Deze VM-agents zijn zeer eenvoudige services die veilig beheer van VM-exemplaren mogelijk maken. In bepaalde gevallen wilt u mogelijk niet met een VM-agent werken. Als dat zo is, maakt u met de Azure CLI of PowerShell virtuele machines waarop geen VM-agent is geïnstalleerd. Hoewel de VM-agent fysiek kan worden verwijderd, is de werking van VM-extensies op het exemplaar onvoorspelbaar. Daarom wordt het verwijderen van een geïnstalleerde VM-agent niet ondersteund.

De VM-agent wordt in de volgende situaties ingeschakeld:

  • Wanneer u een VM-exemplaar maakt met behulp van Azure Portal of een installatiekopie van Marketplace selecteert.

  • Wanneer u een VM-exemplaar maakt met behulp van de cmdlet New-AzureVM of New-AzureQuickVM. Wanneer u een virtuele machine zonder VM-agent maakt door de parameter –DisableGuestAgent toe te voegen aan de cmdlet Add-AzureProvisioningConfig.

  • Wanneer u de VM-agent handmatig downloadt en op een bestaand VM-exemplaar installeert, en de waarde ProvisionGuestAgent instelt op waar.
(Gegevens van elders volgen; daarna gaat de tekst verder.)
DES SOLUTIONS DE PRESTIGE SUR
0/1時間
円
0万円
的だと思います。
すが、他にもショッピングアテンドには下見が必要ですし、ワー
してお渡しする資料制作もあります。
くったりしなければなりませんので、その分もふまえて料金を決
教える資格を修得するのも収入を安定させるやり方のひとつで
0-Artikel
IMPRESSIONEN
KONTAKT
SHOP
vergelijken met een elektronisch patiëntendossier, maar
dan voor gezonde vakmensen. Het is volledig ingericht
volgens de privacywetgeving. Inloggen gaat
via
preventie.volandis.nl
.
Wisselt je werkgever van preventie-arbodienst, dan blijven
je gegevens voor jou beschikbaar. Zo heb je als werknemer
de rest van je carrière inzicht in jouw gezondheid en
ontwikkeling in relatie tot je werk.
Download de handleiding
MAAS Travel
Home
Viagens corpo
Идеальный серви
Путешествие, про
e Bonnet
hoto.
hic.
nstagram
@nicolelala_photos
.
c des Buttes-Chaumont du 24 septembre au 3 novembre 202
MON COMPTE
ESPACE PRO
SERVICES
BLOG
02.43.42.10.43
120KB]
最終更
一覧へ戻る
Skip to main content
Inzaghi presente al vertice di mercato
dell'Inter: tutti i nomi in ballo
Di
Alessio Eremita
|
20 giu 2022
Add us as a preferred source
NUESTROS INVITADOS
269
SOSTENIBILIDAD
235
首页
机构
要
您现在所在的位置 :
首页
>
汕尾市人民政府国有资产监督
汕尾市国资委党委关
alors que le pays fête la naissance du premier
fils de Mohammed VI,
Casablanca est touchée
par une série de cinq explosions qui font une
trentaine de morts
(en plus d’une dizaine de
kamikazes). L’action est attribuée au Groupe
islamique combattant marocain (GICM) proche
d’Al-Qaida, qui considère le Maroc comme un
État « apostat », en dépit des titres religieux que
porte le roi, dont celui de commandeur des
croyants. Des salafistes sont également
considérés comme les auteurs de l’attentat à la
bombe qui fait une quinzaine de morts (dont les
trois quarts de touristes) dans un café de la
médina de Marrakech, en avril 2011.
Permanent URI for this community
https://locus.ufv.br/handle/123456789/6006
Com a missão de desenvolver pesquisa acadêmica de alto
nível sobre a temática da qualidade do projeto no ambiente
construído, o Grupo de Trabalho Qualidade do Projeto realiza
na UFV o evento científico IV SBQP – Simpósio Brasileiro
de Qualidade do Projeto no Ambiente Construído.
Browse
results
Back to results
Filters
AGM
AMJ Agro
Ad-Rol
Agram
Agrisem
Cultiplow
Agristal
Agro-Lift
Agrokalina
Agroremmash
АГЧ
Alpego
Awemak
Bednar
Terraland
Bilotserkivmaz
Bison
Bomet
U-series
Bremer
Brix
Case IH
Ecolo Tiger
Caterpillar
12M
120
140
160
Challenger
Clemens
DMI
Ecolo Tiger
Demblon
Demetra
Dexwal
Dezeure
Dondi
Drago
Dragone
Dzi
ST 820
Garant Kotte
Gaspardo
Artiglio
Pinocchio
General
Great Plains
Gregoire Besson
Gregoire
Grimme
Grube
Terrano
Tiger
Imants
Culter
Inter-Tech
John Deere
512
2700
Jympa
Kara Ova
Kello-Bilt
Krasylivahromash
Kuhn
U kunt deze methode voor Windows- en Linux-agents gebruiken door een PowerShell-opdracht of een REST-aanroep te gebruiken. (Als u de waarde ProvisionGuestAgent niet instelt nadat u de VM-agent handmatig hebt geïnstalleerd, wordt de toevoeging van de VM-agent niet juist gedetecteerd.) In het volgende codevoorbeeld ziet u hoe u dit doet met Behulp van PowerShell, waar de $svc argumenten $name al zijn vastgesteld:

    $vm = Get-AzureVM –ServiceName $svc –Name $name
    $vm.VM.ProvisionGuestAgent = $TRUE
    Update-AzureVM –Name $name –VM $vm.VM –ServiceName $svc
    
  • Wanneer u een VM-installatiekopie maakt die een geïnstalleerde VM-agent bevat. Wanneer de installatiekopie met de VM-agent ils gemaakt, kunt u de installatiekopie naar Azure uploaden. Voor een virtuele Windows-machine downloadt u het bestand Windows VM Agent .msi en installeert u de VM-agent. Voor een Linux-VM installeert u de VM-agent vanuit de GitHub-opslagplaats op https://github.com/Azure/WALinuxAgent. Raadpleeg de Gebruikershandleiding voor Azure VM-agents voor Linux voor meer informatie over het installeren van de VM-agent op Linux.

Notitie

In PaaS wordt de VM-agent WindowsAzureGuestAgent genoemd. Deze is altijd beschikbaar op web- en werkrol-VM's. (Zie Azure-rolarchitectuur voor meer informatie.) De VM-agent voor rol-VM's kan nu extensies toevoegen aan de vm's van de cloudservice op dezelfde manier als voor permanente Virtual Machines. Het grootste verschil tussen VM-extensies op rol-VM's en permanente VM's is het moment waarop de VM-extensies worden toegevoegd. In het geval van rol-VM's worden de extensies eerst toegevoegd aan de cloudservice en vervolgens aan de implementaties binnen die cloudservice.

Gebruik de cmdlet Get-AzureServiceAvailableExtension om alle beschikbare rol-VM-extensies weer te geven.

VM-extensies zoeken, toevoegen, bijwerken en verwijderen

Zie Azure VM-extensies toevoegen, zoeken, bijwerken en verwijderen voor meer informatie over deze taken.